*** Extract ***

It is also worth checking whether you were already breached before updating. Look for administrator accounts you do not recognize, suspicious PHP files placed among your site's files, and unfamiliar posts or redirects. If you cannot tell, the safe path is to restore from a backup and consult a professional early. On this site we have previously covered arbitrary code execution in WPCode (CVE-2026-8832), a roundup of four flaws including Gravity Forms, and an unauthenticated takeover of a WooCommerce invoice plugin (CVE-2026-52704). Treating a plugin not as "install it and you're done" but as something to keep updating like core is the most basic defense.
The problem of a vulnerability slipping into a component you pulled in from outside (a plugin or library) happens in any environment, not just WordPress. For npm or Python dependencies, our OSS vulnerability scanner offers a paste-and-check option.
Exploitation status, and what to keep an eye on
As of June 16, 2026, there are no reports of the flaws disclosed this time being used in real attacks, and they are not listed in the U.S. government's CISA KEV catalog of actively exploited vulnerabilities. You can track the latest status of exploited flaws in one place on our CISA KEV dashboard (Japanese).
That said, with vulnerabilities exploitable without authentication, indiscriminate scanning typically begins right after disclosure. "Not attacked yet" does not mean "no need to update." Getting the updates done now, while fixes are out, is the most reliable defense.

*** End of Extract ***

Required actions:
A) Please answer these questions from the excerpt:
(i) What CVE number does it give for the arbitrary code execution flaw in WPCode?
(ii) As of what date does it say there are no reports of the disclosed flaws being used in real attacks?
(iii) Which kinds of dependencies does it name for the paste-and-check option of the OSS vulnerability scanner?
B) Rewrite the part of the excerpt starting with "The problem of" and going on through "a paste-and-check option.", putting "package" in place of "library".
Answer using only the excerpt, not the entries.

*** Source information ***

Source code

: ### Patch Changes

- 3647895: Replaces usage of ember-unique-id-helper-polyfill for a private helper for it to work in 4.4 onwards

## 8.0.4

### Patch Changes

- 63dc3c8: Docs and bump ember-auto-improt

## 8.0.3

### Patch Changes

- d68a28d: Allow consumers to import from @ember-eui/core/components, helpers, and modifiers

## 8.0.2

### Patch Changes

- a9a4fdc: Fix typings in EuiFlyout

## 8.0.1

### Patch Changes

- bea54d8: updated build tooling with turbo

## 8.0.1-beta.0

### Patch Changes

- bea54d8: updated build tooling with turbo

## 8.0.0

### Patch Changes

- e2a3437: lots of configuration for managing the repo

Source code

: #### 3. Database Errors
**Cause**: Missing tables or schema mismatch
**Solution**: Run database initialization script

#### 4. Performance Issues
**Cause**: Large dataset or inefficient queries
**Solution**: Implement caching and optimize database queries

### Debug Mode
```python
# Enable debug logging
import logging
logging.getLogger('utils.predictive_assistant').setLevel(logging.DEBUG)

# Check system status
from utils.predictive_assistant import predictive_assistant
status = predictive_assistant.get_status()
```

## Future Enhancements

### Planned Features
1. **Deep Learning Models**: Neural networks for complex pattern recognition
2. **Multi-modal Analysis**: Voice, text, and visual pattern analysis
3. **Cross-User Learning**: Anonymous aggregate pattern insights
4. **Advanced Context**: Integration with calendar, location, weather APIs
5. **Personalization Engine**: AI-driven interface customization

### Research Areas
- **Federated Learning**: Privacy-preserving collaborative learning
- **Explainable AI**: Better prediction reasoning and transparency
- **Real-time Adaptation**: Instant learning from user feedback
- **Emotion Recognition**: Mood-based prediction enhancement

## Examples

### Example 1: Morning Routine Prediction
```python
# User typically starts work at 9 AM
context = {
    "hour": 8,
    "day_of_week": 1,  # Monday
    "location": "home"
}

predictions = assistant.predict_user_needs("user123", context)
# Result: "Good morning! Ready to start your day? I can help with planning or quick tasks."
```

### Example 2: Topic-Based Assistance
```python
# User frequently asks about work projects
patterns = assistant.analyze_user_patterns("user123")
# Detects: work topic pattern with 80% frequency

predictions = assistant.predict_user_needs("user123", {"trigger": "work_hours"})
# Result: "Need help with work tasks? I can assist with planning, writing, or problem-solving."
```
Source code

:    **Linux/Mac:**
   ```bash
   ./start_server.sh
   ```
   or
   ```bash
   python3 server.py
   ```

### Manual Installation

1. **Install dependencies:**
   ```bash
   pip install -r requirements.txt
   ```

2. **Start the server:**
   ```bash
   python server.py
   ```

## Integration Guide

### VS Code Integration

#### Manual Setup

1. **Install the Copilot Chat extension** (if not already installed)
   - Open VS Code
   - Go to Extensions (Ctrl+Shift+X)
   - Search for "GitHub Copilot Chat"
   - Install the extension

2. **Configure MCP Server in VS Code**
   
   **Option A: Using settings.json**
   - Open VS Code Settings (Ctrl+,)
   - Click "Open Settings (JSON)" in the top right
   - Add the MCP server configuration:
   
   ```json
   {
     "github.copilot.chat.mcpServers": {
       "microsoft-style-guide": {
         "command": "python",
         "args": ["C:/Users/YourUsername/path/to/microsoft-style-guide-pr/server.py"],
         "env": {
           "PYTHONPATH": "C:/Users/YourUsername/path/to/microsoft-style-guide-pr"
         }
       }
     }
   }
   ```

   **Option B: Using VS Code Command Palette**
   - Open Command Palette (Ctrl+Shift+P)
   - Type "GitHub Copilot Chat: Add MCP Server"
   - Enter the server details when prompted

*** End of Source information ***

Outputs for the tasks:
A)
(i) CVE-2026-8832
(ii) June 16, 2026
(iii) npm or Python dependencies

B)
The problem of a vulnerability slipping into a component you pulled in from outside (a plugin or package) happens in any environment, not just WordPress. For npm or Python dependencies, our OSS vulnerability scanner offers a paste-and-check option.